**Goal of the exercise:** Transcribe every entry word for word, but drop the pictures.

══ Available records ══

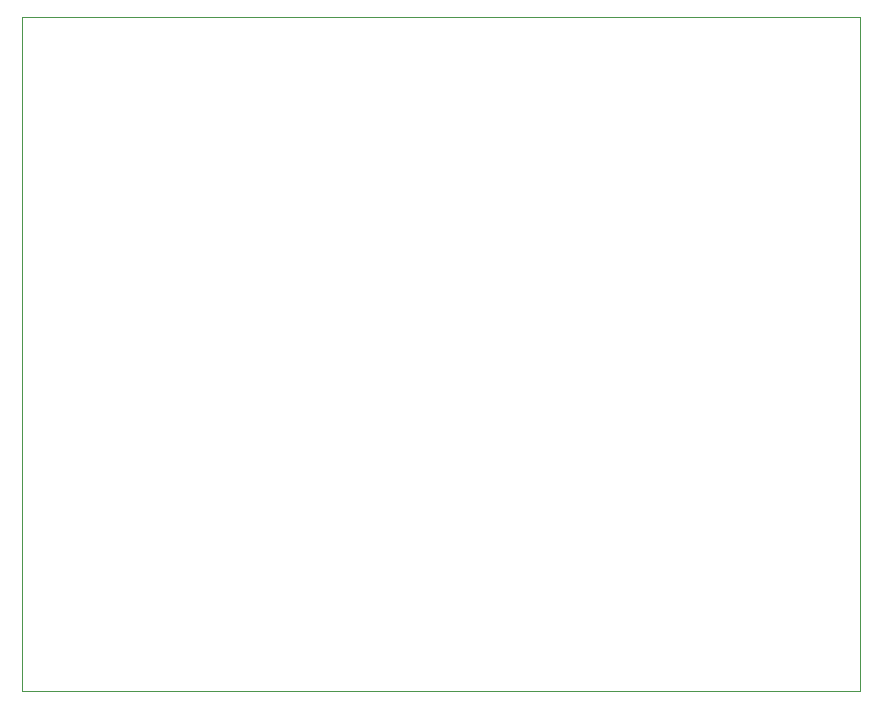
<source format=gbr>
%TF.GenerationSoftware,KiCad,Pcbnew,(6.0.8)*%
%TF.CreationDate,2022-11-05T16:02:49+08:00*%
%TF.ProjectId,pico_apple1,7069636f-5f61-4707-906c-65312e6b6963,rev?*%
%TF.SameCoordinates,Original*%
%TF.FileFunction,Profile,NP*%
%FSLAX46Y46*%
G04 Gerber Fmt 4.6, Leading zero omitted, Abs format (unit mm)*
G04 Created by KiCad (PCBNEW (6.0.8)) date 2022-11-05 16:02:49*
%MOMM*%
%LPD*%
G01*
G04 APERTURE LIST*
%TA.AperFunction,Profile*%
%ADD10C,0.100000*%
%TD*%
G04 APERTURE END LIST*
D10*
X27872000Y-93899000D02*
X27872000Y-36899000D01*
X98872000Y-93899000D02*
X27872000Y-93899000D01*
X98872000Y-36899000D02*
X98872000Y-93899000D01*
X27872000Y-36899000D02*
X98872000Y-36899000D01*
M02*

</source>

═══

**Exercise response:**
<source format=gbr>
%TF.GenerationSoftware,KiCad,Pcbnew,(6.0.8)*%
%TF.CreationDate,2022-11-05T16:02:49+08:00*%
%TF.ProjectId,pico_apple1,7069636f-5f61-4707-906c-65312e6b6963,rev?*%
%TF.SameCoordinates,Original*%
%TF.FileFunction,Profile,NP*%
%FSLAX46Y46*%
G04 Gerber Fmt 4.6, Leading zero omitted, Abs format (unit mm)*
G04 Created by KiCad (PCBNEW (6.0.8)) date 2022-11-05 16:02:49*
%MOMM*%
%LPD*%
G01*
G04 APERTURE LIST*
%TA.AperFunction,Profile*%
%ADD10C,0.100000*%
%TD*%
G04 APERTURE END LIST*
D10*
X27872000Y-93899000D02*
X27872000Y-36899000D01*
X98872000Y-93899000D02*
X27872000Y-93899000D01*
X98872000Y-36899000D02*
X98872000Y-93899000D01*
X27872000Y-36899000D02*
X98872000Y-36899000D01*
M02*

</source>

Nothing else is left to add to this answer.